I stared and felt hungry, and there was Jenny, brown curls laced with silver, quiet pink gloss on her mouth, eyes warm, and a donut with cherry sprinkles in her hand. She offered it to me and asked my name, if I was new, if I was hungry.
I said I was always hungry, and she told me maybe she could do something about that.
• • •
Everything is a test of my self-control.
Sunsdays, I go to church with three hundred people who think I’m just a girl with a spiritual void.
Moonsdays, I find a Friggan temple or a food bank or emergency clinic, because it is the Day of Charity in Frig’s honor. I stamp prayer cards or ladle soup or answer phones just steps away from spilled blood, because I can. I can.
Tyrsdays, I look up on the interweave what city the god of justice finds himself in for dispensing wisd
om and law that week. I go there, too, and practice staying away from him—practice knowing exactly where he is but never turning my bike up that street, never shoving through lawspeakers and tyrs and plaintiffs and defendants and professional holmcourt advocates to get to Tyr the Just, with his silver hand.
Odinsdays are the worst: a day for meditation and sacrifice, and I cannot remain still inside a Death Hall or abide the piercing death incense, mint and frankincense and sandalwood and citrus to cut the stink of rot. I’d rather have the rot. And when I think of Odin Alfather, I remember the pain of his boot in my ribs; I remember the disdain of his tongue. On these days, I run and do not stop running, no matter the pinch of my lungs or the ache in my feet. I run as a girl, I run as a wolf, or I kick my motorcycle into gear and let its growl fill my ears and shake my bones.

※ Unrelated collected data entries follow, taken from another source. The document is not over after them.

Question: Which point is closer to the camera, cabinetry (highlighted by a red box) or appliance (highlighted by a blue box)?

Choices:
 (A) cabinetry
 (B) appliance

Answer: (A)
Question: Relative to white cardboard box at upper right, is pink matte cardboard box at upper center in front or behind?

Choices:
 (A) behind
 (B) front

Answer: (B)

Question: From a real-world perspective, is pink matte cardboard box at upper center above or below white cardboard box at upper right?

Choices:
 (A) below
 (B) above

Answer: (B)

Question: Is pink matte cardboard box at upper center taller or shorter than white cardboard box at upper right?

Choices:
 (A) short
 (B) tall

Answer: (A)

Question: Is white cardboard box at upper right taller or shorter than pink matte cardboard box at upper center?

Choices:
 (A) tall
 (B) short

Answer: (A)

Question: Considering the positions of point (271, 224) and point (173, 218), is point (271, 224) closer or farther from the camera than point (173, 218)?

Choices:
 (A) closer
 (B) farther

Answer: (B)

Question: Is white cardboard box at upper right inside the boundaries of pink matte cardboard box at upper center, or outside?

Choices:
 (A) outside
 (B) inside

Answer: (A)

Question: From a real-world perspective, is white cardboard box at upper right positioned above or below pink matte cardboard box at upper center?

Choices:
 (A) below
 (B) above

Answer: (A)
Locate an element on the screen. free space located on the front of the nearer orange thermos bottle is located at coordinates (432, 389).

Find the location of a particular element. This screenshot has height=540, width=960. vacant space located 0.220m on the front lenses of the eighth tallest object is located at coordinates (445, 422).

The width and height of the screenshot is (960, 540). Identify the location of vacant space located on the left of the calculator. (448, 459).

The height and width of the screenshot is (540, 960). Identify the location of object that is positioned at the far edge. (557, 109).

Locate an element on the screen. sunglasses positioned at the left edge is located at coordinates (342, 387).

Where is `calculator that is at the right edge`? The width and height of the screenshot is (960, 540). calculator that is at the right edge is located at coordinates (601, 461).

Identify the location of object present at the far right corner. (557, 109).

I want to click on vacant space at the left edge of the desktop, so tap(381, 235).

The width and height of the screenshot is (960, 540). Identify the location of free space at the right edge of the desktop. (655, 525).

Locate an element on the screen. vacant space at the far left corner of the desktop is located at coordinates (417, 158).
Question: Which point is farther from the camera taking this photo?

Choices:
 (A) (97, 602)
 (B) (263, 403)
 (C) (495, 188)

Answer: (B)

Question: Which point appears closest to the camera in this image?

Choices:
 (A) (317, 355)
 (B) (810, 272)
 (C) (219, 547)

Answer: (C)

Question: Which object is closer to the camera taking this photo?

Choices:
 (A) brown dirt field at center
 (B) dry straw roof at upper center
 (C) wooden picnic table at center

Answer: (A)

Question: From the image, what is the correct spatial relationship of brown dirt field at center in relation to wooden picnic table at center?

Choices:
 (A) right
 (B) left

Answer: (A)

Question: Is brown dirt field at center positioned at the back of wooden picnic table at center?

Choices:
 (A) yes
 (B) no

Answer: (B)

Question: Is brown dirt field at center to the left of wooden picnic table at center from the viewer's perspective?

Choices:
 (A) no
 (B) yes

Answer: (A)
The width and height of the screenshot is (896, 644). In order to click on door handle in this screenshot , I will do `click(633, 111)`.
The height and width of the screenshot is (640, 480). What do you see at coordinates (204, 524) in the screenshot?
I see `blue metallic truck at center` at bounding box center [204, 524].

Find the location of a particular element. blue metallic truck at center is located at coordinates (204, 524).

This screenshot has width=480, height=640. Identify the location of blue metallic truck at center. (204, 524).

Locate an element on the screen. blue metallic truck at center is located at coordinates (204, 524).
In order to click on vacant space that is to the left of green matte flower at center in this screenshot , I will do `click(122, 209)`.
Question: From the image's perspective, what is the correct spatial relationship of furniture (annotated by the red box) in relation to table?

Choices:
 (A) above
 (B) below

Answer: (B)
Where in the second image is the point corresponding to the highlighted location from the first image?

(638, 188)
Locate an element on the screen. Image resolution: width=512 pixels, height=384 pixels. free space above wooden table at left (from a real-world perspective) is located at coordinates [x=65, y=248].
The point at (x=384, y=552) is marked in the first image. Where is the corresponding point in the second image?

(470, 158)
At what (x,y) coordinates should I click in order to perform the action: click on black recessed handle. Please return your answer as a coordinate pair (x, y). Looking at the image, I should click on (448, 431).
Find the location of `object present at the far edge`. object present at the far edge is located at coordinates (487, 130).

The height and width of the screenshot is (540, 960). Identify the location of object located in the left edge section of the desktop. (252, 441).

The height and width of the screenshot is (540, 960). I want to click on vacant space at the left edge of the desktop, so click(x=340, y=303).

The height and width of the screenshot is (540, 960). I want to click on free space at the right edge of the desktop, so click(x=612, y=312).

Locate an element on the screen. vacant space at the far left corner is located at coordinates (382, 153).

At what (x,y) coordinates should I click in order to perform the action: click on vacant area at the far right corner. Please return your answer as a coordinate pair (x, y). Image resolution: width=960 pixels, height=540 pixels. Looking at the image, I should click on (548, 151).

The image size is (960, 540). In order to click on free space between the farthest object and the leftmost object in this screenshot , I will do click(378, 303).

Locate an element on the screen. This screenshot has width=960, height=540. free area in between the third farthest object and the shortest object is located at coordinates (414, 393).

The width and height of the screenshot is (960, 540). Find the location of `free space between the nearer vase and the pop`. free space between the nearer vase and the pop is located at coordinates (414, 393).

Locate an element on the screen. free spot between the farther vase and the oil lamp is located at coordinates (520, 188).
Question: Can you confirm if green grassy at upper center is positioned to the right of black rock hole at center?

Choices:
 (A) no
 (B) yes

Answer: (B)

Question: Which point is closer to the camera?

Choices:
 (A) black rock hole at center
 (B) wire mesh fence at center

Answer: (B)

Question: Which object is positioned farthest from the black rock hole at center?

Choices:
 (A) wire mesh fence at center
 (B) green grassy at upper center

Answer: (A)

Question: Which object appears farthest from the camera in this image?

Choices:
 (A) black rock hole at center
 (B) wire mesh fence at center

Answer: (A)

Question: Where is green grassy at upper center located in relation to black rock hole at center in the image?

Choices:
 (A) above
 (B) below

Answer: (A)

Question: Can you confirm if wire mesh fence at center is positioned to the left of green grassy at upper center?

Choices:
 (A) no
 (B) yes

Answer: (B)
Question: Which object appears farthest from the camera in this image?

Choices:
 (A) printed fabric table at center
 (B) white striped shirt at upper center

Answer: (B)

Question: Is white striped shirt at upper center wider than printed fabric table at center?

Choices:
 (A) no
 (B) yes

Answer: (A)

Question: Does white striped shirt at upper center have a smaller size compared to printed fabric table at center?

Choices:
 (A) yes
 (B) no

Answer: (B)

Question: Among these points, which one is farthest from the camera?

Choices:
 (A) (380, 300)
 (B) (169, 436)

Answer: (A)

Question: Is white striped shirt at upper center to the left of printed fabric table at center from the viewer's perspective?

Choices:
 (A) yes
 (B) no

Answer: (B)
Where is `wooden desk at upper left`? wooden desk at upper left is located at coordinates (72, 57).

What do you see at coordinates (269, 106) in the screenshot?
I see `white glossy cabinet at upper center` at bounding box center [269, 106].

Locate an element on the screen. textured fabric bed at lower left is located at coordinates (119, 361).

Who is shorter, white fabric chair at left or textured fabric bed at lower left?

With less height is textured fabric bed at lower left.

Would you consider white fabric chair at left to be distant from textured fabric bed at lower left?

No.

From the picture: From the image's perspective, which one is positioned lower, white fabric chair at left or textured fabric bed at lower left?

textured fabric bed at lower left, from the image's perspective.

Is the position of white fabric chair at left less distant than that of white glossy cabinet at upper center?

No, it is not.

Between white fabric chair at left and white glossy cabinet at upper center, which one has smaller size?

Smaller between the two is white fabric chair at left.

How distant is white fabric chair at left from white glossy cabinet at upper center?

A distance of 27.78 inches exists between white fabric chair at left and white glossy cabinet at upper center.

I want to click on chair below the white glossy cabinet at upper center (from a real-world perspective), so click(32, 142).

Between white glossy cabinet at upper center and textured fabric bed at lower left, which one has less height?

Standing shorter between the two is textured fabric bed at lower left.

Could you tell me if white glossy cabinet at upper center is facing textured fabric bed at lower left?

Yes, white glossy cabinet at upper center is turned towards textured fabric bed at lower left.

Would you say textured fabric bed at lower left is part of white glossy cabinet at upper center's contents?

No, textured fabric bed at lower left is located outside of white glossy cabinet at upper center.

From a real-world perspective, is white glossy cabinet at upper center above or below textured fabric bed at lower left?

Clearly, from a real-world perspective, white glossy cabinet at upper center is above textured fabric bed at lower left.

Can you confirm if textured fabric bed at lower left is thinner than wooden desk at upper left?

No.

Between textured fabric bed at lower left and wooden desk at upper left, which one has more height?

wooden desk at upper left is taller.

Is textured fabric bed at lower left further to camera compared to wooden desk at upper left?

Thorsdays, I let myself prowl. The Day of Strength is a day I challenge others, not myself, and though the Thunderer’s churches are built of massive rocks with deep foundations, they are strong because his people are strong. Their voices ring out together; their bonds are forged in lightning. The Thunderers do not weaken, because to weaken is to stop growing. To weaken is to betray their god. I prowl among them, flirting with husbands and tempting children, whispering into wives’ ears, any little thing to drive them apart. If they go with me or believe me, I sneer and snap and show them how disloyal, how weak, how unworthy of Thor’s love they are. If they do not, I remember their names. I carve them into mountain granite with my claws.
Freyasday is a day for dancing, for wild, ecstatic dancing where the seethkonas ply their trade. These women prophets are in every city—some talented and able to dance along the threads of Fate, some only drifters in the dance. Some create elaborate rituals, wear catskin gloves, and eat the hearts of birds in a cathedral of trees and sky, lose themselves in Fate as they sing out to Freya the Witch and all their mothers and grandmothers. Others close their eyes inside the walls of a tiny apartment and toss runes. I prefer the seethers who use drums, who welcome the crowd to dance along to the drumbeat and the rhythm of the nine worlds. Dancing like that, blistered and hot and lost, is almost like chewing on Baldur’s heart.